Unrest knows no boundaries
Unrest knows no boundaries
The revolution that began in Tunisia that resulted in the removal of longtime rulers has now spread to America. We in the West operate under the premise that the social and political unrest in that part of the world is a unique faraway geographical phenomenon. It can’t happen in the United States of America, we rationalize. After all, the uprisings in Egypt and other northern African Muslim countries had everything to do with those peoples’ desire to emulate American style democratic government.
Our legislators can now identify with how Gadhafi felt when the Libyan rebels took to the streets. In New York’s Zuccotti Park a man holding Boy Scout tent gear in his arms hollered out. “We are not going home until our voices are heard.” Irrespective of how the government and media choose to deal with the protest movement in Portland, Ore., and others around the country, it is apparent that this problem is not going to soon go away.
Before March 10, 2011, most of the protest rallies that we witnessed were staged by the Tea Party. Only after the passage of Senate Bill 5 in Ohio and similar legislation in Wisconsin and the introduction of Paul Ryan’s budget plan did we begin to see rallies and marches which are forerunners of the chaos we see in the nation’s city streets today. Republican policies were viewed even by many potential 2012 Republican voters as an attack on unions, workers and poor people, as well as the elderly.

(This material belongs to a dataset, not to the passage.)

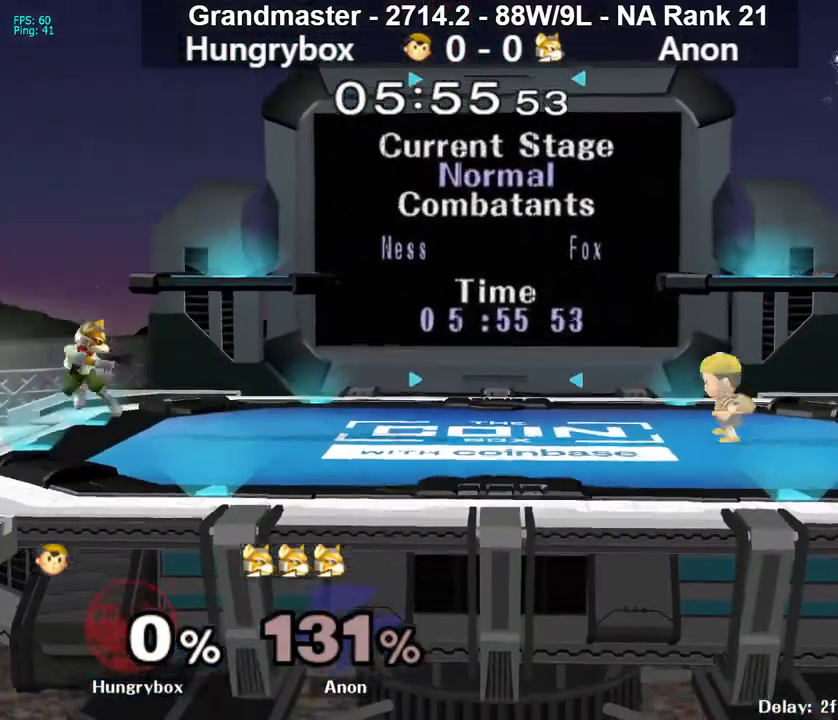
{"dt_ms": 500, "buttons": ["A"], "left_stick": "left", "right_stick": "center", "events": [[33, "left_stick", "left"], [333, "A", "down"]]}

The real damage, however, was done during the height of the July debt ceiling crisis. Tea Party Republicans especially, made it clear that corporations and the rich would be exempt from tax consideration in solving the nation’s financial crisis. A similar situation was recently repeated The protest movements we now see on the nation’s news media were borne of Wall Street corruption and bad Republican policies.

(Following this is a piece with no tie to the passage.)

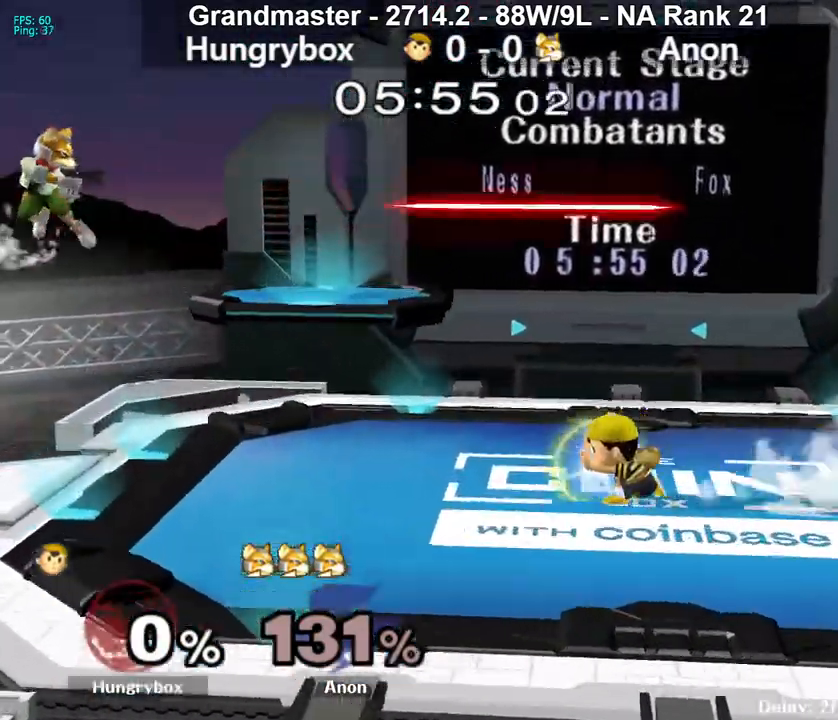
{"dt_ms": 500, "buttons": [], "left_stick": "right", "right_stick": "center", "events": [[300, "A", "up"], [400, "left_stick", "center"], [483, "left_stick", "right"]]}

If young people in northern Africa are reacting to corrupt leadership and inequalities between the rich and the poor, what makes you think that our youths are so different? This movement will increase in number and intensity unless the Houses of Congress work together as one to solve a national crisis. The Congress during the Kennedy-Johnson eEra passed laws to address the concerns of the protest movements in their day. Are our leaders listening? How do they get these youths to leave their tents at home and return to normal daily life? The answer is simple. Get the corporations and the wealthy to pay their fair share of the taxes.